В душе Олега Рязанского жил как раз такой пограничный демон, не принадлежащий ни к одной из противостоящих сторон. Он легко мог войти в доверие, обаять, запудрить мозги (его называли велеричивым), сделаться нужным, стать третейским судьей в спорах между князьями. Мог на время присоединиться к любой из борющихся сторон и таким образом принести ей победу. Или – поражение, если в нужный момент вдруг отойдет от нее. Что и называют предательством. Но Олег никого никогда не предавал. Он просто не замечал договоров, не принимал их всерьез. Потому, что всегда жил на грани – природной (лес и степь), культурной, религиозной. И эта жизнь в зазоре между мирами предопределяла его поведение игрока и партизана. Он был лицом земли, которая, если смотреть от Москвы, была южным русским фронтиром. И соответственно называлась Рязанской Украйной. Ее обитатели пестовали свою особость. Даже через двести лет после смерти Олега они все еще были не русскими, а рязанскими. Это они признали в Лжедмитрии трикстера и посадили его в Москве. А потом сковырнули с престола Василия Шуйского. Без рязанских трудно представить Смутное время.

Сейчас мощи Олега Ивановича вдруг стали мироточить. Я, правда, не заметил ничего такого, когда стоял около них в Солотчинском монастыре, но дело не во мне. Рязанские церковные власти явно хотят интенсифицировать культ Олега. На дверях Духовской церкви, где лежит его тело, прикреплено объявление, предлагающее всем, кто что-нибудь знает о чудесной помощи благоверного князя, сообщать в монастырь. Не сомневаюсь: такая информация будет поступать бесперебойно. Ибо народ теперь предупрежден, а значит – настроен на то, чтобы замечать чудеса, которые, разумеется, были и раньше, но только терялись в потоке обыденности.
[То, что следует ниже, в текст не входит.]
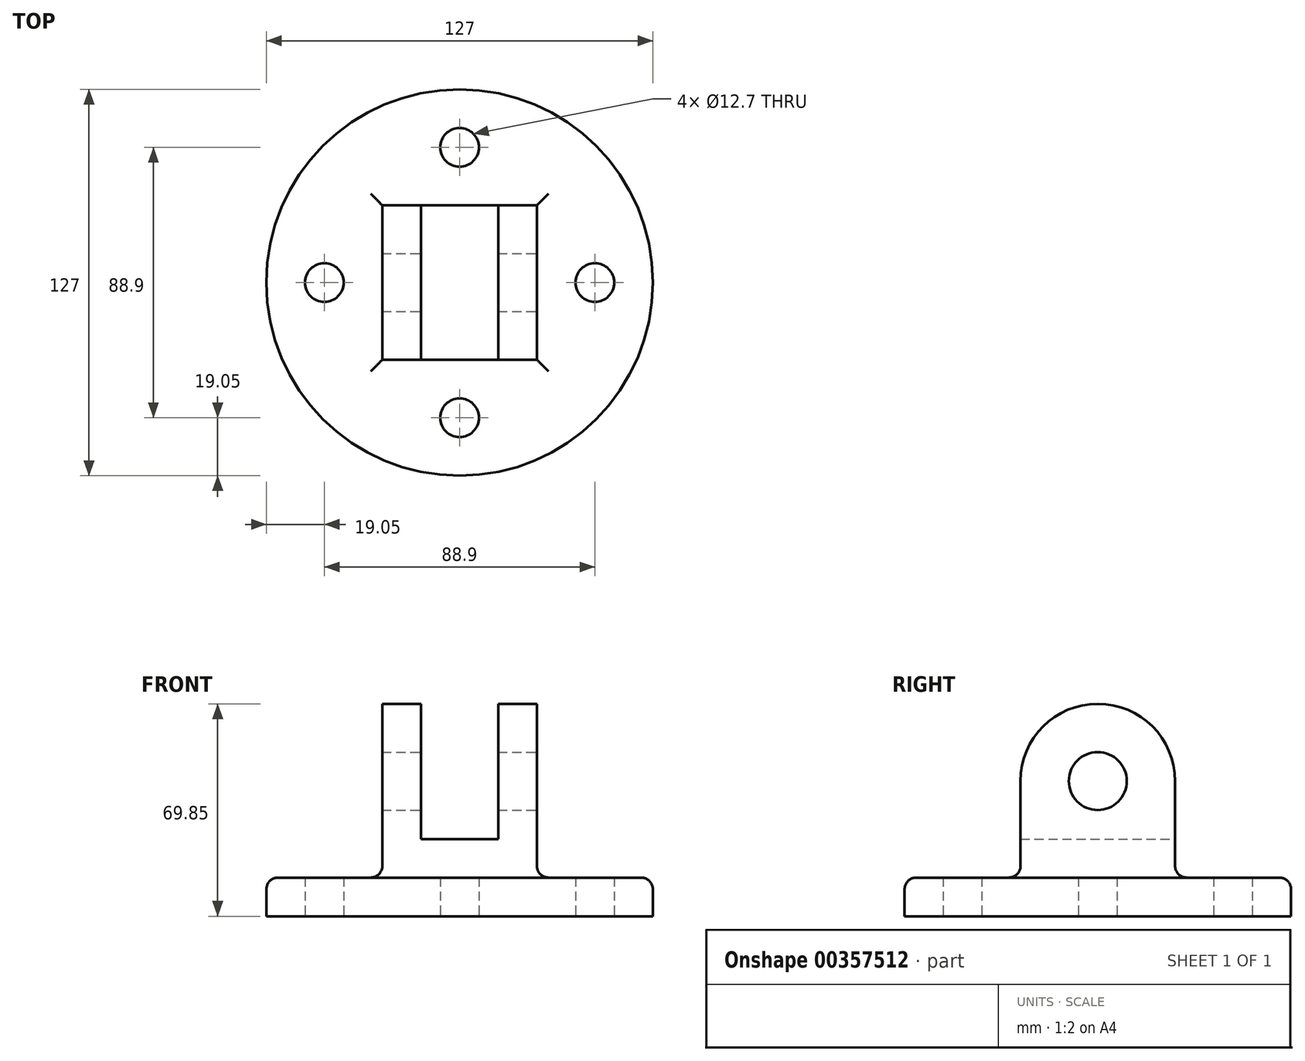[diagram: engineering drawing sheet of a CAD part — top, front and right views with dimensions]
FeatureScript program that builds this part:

Необычные явления должны быть здесь хотя бы потому, что это место уже само по себе обладает чудесными свойствами. И, конечно, мятежный дух князя Олега совсем не случайно связал свою посмертную судьбу с этой удивительной поймой. Когда мы там ночевали, моей подруге Валентине приснилась говорящая собака. И сказала: здесь везде бродит смерть, но не бойтесь, вам ничего не грозит. Не знаю, как тут с православием, но видение явно исполнено трикстерским духом.